Azerbaïdjan : un Français condamné à 3 ans de prison pour des graffitis
Alors que ses deux co-accusés ont écopé de simples amendes, Théo Clerc, 38 ans, a été condamné le 10 septembre lors d’un jugement «ouvertement discriminatoire» selon le Quai d’Orsay, sur fond de tensions diplomatiques entre Paris et Bakou.
«Je ne représente pas la France. S’il y a des tensions entre les pays, pourquoi devrais-je être puni pour cela ?» Théo Clerc, Français de 38 ans, a été condamné ce 10 septembre à 3 ans de prison ferme en Azerbaïdjan pour des graffitis dans le métro de Bakou, la capitale. Ses deux co-accusés, arrêtés comme lui en avril et poursuivis pour les mêmes faits, mais respectivement de nationalité néo-zélandaise et australienne, ont été condamnés à une simple amende de 3600 euros.
Les accusations d’«hooliganisme» (utilisation de formes de violence par des fans de sport) et la responsabilité des dégâts estimés à 4850 manats (2500 euros) étaient pourtant les mêmes pour les trois hommes. Lors de l’enquête, les accusés avaient expliqué être trois amis partis en voyage en Azerbaïdjan en tant que touristes. Ils ont reconnu avoir peint ces graffitis, mais ont nié toute démarche politique ou violente, se présentant comme simples artistes. «La Cour n’a relevé aucune différence dans les accusations, à part leur nationalité. Mais elle n’a fait aucun commentaire sur la différence de sanction», indique au Figaro le cabinet de l’avocat de Théo Clerc, estimant cette inégalité forcément liée à la nationalité française de leur client.

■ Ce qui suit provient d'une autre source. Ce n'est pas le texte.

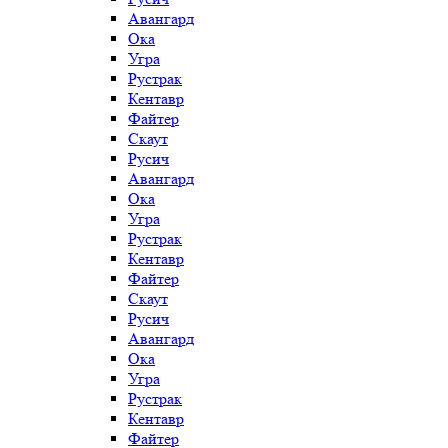
Авангард
Ока
Угра
Рустрак
Кентавр
Файтер
Скаут
Русич
Авангард
Ока
Угра
Рустрак
Кентавр
Файтер
Скаут
Русич
Авангард
Ока
Угра
Рустрак
Кентавр
Файтер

Contacté par Le Figaro, le Quai d’Orsay dénonce un «traitement arbitraire ouvertement discriminatoire» envers le citoyen français. Selon une source diplomatique, dès l’arrestation de Théo Clerc en avril, l’ambassade de France à Bakou a pris attache avec les autorités azerbaïdjanaises compétentes pour exercer la protection consulaire, conformément aux dispositions de la convention de Vienne. L’ambassade a notamment «assisté à toutes les audiences du procès», affirme cette source.
L’Azerbaïdjan déconseillé «sauf raison impérative»

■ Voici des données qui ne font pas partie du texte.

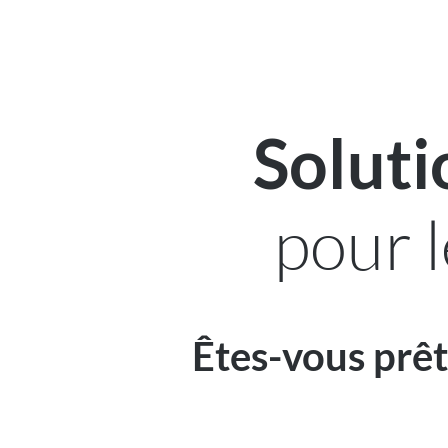
Soluti
pour 
Êtes-vous prêt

Cette décision survient sur fond de fortes tensions diplomatiques entre la France et l’ancienne république soviétique du Caucase. Le 5 septembre, le Quai d’Orsay a mis à jour ses recommandations pour les ressortissants français souhaitant se rendre en Azerbaïdjan. Dans ce pays où doit se dérouler en novembre prochain la COP 29, il est désormais déconseillé, y compris pour les binationaux, de se rendre «sauf raison impérative». Le centre de crise et de soutien du ministère français des Affaires étrangères met en garde contre «un risque d’arrestation, de détention arbitraire et de jugement inéquitable», avec «de lourdes condamnations à des peines d’emprisonnement au terme de procès qui peuvent ne pas respecter les droits de la défense».
«Ce risque peut concerner notamment les personnes effectuant une simple visite touristique, un voyage d’affaires», ajoute la nouvelle consigne en vigueur. L’avertissement a déclenché un démenti acerbe du gouvernement azéri, qui a condamné «une affirmation infondée est une distorsion de la réalité».

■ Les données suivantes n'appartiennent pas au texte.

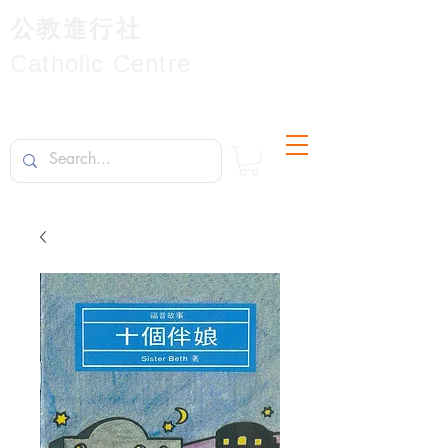
公教進行社
Catholic Centre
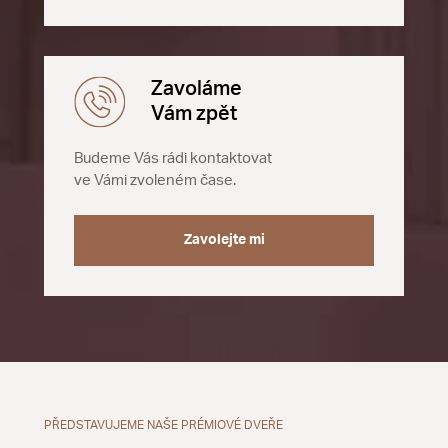
Zavoláme
Vám zpět
Budeme Vás rádi kontaktovat
ve Vámi zvoleném čase.
Zavolejte mi
PŘEDSTAVUJEME NAŠE PRÉMIOVÉ DVEŘE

Théo Clerc n’est pas le seul Français détenu à Bakou. Un autre citoyen français, Martin Ryan, a été arrêté en Azerbaïdjan en janvier dernier pour soupçons d’espionnage. Derrière ces accusations, Bakou reproche à la France d’être alliée de l’Arménie, qui a soutenu pendant trois décennies les habitants de la région disputée du Haut-Karabakh finalement reconquise entièrement par l’armée azerbaïdjanaise en septembre 2023. Paris, pour sa part, accuse Bakou de chercher à s’ingérer dans sa politique intérieure, en particulier lors de la crise en Nouvelle-Calédonie.